▶ **What is needed**:
Starting with the line that contains "Could you add", set down each line through the end of the entries below, exactly and with nothing added.

(Records from a dataset)
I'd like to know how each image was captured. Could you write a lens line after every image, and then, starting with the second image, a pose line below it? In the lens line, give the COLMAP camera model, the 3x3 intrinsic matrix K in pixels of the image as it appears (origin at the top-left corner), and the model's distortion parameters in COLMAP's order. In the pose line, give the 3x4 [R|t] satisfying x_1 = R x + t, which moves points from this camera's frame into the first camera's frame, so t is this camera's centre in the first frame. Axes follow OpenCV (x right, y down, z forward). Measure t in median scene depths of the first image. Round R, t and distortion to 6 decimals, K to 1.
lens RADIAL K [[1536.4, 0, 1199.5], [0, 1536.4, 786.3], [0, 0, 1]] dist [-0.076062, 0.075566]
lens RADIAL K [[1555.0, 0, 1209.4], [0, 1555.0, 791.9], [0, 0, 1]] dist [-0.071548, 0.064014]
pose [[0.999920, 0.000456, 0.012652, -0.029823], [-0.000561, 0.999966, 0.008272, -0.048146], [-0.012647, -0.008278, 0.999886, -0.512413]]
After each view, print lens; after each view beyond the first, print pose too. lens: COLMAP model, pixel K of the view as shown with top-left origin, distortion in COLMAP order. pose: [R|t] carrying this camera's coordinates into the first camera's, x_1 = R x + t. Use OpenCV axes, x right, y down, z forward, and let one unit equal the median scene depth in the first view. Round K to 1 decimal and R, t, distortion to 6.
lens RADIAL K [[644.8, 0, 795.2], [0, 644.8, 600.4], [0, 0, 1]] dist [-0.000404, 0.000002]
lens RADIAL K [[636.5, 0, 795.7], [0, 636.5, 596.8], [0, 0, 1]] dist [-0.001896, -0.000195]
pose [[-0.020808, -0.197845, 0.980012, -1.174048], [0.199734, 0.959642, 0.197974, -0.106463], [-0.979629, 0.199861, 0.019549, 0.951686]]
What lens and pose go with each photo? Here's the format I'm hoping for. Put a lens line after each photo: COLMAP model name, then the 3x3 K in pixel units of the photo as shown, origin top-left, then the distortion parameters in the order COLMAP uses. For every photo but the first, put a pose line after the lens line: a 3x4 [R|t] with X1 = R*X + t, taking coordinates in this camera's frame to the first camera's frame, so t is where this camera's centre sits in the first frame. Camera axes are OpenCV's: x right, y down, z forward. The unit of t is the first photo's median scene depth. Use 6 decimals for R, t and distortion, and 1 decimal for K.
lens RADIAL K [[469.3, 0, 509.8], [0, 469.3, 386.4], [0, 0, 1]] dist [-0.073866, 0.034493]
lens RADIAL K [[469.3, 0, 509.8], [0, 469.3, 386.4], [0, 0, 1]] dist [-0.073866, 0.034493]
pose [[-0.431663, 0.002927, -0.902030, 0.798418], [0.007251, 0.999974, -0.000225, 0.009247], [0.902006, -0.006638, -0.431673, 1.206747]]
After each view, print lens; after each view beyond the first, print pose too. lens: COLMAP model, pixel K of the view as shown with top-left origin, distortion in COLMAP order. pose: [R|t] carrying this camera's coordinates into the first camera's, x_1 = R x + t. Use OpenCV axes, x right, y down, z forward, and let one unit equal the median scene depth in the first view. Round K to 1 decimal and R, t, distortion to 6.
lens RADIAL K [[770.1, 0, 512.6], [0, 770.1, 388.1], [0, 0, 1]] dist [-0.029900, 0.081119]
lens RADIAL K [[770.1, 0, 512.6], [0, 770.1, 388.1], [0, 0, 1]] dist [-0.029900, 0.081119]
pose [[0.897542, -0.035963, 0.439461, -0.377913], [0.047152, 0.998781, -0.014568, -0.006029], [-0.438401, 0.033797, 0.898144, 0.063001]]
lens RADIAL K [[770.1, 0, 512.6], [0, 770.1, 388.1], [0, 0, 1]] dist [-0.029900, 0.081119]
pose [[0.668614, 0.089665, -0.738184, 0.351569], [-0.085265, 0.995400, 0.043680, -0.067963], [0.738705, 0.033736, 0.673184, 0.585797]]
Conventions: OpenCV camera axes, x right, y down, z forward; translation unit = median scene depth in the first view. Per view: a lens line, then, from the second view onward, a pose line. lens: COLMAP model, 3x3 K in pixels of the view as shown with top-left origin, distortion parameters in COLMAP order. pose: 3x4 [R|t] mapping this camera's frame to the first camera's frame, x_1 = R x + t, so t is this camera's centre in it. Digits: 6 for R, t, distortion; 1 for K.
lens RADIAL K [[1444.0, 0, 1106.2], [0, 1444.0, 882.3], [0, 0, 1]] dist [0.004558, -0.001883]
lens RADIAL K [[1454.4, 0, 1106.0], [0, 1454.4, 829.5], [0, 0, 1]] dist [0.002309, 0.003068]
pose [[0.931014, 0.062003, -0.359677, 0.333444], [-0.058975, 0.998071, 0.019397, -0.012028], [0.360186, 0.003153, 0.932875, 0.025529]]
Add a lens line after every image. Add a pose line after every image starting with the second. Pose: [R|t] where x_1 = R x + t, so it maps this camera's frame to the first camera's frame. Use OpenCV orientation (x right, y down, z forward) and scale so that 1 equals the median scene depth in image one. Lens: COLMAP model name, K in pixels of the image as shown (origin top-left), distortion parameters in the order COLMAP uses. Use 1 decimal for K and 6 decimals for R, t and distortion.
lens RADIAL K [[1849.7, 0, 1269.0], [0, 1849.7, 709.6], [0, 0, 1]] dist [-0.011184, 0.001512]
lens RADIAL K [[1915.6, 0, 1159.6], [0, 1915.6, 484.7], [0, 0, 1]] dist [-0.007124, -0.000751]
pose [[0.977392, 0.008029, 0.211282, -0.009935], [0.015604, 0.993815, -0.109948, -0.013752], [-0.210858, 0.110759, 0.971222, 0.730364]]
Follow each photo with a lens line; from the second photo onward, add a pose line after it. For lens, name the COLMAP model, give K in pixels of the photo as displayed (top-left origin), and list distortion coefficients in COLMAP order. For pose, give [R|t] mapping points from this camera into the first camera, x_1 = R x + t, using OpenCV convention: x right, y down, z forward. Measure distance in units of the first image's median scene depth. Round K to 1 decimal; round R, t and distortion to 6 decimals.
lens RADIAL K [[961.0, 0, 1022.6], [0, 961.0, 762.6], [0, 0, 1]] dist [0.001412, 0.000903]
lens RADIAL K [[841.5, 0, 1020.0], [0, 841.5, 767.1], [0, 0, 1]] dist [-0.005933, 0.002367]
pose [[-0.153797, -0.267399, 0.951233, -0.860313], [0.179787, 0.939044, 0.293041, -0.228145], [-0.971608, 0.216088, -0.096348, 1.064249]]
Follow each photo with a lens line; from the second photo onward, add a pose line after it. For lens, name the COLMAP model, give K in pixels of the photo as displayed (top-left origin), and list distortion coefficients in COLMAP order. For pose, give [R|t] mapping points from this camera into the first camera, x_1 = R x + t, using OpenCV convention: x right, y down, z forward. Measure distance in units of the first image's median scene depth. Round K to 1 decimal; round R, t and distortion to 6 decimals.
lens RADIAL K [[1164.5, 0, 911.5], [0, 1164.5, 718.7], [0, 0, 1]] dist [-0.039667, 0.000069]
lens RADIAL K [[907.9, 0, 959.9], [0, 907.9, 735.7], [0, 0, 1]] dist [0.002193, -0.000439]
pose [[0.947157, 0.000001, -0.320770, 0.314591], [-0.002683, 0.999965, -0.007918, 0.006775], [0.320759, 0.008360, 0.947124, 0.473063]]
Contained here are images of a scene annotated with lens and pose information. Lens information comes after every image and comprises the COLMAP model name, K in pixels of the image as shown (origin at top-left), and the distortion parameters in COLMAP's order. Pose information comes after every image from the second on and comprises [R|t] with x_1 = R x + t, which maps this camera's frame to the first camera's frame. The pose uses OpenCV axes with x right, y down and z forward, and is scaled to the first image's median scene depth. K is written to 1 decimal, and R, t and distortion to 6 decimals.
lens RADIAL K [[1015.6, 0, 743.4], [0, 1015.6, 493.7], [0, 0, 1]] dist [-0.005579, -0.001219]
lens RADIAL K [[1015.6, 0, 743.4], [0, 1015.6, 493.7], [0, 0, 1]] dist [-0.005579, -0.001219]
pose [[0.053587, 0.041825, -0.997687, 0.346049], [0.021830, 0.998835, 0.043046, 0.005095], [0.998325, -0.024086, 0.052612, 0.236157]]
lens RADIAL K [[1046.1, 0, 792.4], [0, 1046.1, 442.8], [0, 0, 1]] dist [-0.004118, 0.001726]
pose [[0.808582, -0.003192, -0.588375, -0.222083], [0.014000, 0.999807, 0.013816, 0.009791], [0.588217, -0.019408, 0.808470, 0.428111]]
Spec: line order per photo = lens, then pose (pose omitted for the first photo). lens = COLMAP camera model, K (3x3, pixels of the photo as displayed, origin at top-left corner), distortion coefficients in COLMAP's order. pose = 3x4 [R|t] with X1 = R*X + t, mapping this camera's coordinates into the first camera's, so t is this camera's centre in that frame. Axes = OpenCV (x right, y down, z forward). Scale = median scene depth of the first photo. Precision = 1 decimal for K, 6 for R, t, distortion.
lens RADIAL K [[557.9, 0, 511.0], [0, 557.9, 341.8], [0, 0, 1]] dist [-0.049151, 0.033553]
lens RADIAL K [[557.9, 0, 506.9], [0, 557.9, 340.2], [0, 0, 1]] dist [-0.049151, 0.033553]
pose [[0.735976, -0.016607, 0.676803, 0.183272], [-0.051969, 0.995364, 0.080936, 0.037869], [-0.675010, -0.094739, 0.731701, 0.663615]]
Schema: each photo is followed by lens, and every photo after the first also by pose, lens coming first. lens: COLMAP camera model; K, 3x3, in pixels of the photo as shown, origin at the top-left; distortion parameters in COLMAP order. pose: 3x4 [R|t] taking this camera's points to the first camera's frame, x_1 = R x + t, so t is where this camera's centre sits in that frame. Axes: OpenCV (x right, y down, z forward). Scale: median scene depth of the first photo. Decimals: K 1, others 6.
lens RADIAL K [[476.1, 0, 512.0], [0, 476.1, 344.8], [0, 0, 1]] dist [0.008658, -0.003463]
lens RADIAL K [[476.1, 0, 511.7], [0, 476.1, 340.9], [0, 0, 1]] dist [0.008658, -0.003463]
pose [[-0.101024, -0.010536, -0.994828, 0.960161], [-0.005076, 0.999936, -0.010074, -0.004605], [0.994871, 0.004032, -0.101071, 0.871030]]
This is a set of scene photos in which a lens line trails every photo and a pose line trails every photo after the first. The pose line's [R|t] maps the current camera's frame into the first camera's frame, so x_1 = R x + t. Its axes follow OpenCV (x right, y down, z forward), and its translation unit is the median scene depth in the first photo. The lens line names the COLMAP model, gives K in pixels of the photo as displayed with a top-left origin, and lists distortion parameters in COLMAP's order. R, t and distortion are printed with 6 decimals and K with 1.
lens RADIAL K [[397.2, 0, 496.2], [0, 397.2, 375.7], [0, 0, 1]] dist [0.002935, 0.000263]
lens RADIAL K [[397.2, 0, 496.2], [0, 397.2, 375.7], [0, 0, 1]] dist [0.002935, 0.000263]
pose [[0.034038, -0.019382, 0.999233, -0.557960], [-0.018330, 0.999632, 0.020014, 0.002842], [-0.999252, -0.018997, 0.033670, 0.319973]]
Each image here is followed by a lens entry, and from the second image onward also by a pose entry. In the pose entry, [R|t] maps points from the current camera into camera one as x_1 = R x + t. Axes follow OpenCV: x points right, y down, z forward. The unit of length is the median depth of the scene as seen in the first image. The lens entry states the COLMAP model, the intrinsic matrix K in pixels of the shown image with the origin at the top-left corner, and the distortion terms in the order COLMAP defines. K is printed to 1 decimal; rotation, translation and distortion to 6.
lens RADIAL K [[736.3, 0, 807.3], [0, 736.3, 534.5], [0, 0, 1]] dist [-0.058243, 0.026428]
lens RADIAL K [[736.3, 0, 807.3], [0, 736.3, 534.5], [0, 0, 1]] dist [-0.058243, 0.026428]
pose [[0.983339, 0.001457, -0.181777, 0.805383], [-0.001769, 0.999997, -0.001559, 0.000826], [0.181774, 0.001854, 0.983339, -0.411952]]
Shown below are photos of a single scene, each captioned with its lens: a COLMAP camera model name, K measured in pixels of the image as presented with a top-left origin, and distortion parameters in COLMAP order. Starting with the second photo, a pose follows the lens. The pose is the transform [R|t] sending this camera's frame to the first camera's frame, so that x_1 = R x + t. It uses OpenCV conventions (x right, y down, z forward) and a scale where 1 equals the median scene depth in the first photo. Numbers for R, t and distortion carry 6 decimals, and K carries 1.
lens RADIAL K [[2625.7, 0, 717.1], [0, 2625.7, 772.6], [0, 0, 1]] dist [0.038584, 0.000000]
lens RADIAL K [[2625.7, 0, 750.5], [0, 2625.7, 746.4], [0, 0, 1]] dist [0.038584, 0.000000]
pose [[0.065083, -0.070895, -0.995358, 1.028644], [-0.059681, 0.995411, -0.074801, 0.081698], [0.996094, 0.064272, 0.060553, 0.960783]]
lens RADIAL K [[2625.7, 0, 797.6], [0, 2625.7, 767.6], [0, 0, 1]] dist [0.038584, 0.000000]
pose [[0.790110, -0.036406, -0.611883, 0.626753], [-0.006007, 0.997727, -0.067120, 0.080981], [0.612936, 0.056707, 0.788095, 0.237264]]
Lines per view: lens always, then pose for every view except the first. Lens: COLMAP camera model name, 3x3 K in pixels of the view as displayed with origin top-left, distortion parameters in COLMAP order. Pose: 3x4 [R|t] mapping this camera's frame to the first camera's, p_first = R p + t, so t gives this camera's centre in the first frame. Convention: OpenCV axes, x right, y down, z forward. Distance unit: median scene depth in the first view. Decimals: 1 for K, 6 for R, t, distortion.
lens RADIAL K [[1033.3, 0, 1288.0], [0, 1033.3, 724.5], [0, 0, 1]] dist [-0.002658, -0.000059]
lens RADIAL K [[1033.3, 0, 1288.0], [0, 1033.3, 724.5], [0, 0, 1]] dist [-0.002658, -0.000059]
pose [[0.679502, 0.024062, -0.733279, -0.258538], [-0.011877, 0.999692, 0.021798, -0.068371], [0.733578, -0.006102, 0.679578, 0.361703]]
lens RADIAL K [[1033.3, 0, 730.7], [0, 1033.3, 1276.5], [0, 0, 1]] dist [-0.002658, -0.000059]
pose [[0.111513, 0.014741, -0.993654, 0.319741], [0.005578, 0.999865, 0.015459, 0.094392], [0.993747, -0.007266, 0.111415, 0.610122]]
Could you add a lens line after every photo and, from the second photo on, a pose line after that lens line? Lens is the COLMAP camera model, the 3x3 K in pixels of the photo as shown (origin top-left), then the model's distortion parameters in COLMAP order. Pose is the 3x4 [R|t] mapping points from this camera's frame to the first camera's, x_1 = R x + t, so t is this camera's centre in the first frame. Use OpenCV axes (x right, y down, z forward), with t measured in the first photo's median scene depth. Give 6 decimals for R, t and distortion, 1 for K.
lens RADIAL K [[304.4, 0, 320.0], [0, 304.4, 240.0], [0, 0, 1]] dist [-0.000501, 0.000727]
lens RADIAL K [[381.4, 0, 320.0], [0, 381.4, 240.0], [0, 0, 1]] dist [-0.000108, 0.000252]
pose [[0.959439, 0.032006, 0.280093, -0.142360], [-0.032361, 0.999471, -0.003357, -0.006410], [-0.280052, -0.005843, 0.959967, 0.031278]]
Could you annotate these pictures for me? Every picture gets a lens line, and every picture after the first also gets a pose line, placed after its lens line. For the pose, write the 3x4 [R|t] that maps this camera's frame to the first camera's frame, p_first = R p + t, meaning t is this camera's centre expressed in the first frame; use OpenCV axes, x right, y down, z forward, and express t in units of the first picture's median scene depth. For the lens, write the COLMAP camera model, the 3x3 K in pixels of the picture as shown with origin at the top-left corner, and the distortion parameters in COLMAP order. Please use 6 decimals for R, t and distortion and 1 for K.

▶ **Result**:
Could you add a lens line after every photo and, from the second photo on, a pose line after that lens line? Lens is the COLMAP camera model, the 3x3 K in pixels of the photo as shown (origin top-left), then the model's distortion parameters in COLMAP order. Pose is the 3x4 [R|t] mapping points from this camera's frame to the first camera's, x_1 = R x + t, so t is this camera's centre in the first frame. Use OpenCV axes (x right, y down, z forward), with t measured in the first photo's median scene depth. Give 6 decimals for R, t and distortion, 1 for K.
lens RADIAL K [[304.4, 0, 320.0], [0, 304.4, 240.0], [0, 0, 1]] dist [-0.000501, 0.000727]
lens RADIAL K [[381.4, 0, 320.0], [0, 381.4, 240.0], [0, 0, 1]] dist [-0.000108, 0.000252]
pose [[0.959439, 0.032006, 0.280093, -0.142360], [-0.032361, 0.999471, -0.003357, -0.006410], [-0.280052, -0.005843, 0.959967, 0.031278]]
Could you annotate these pictures for me? Every picture gets a lens line, and every picture after the first also gets a pose line, placed after its lens line. For the pose, write the 3x4 [R|t] that maps this camera's frame to the first camera's frame, p_first = R p + t, meaning t is this camera's centre expressed in the first frame; use OpenCV axes, x right, y down, z forward, and express t in units of the first picture's median scene depth. For the lens, write the COLMAP camera model, the 3x3 K in pixels of the picture as shown with origin at the top-left corner, and the distortion parameters in COLMAP order. Please use 6 decimals for R, t and distortion and 1 for K.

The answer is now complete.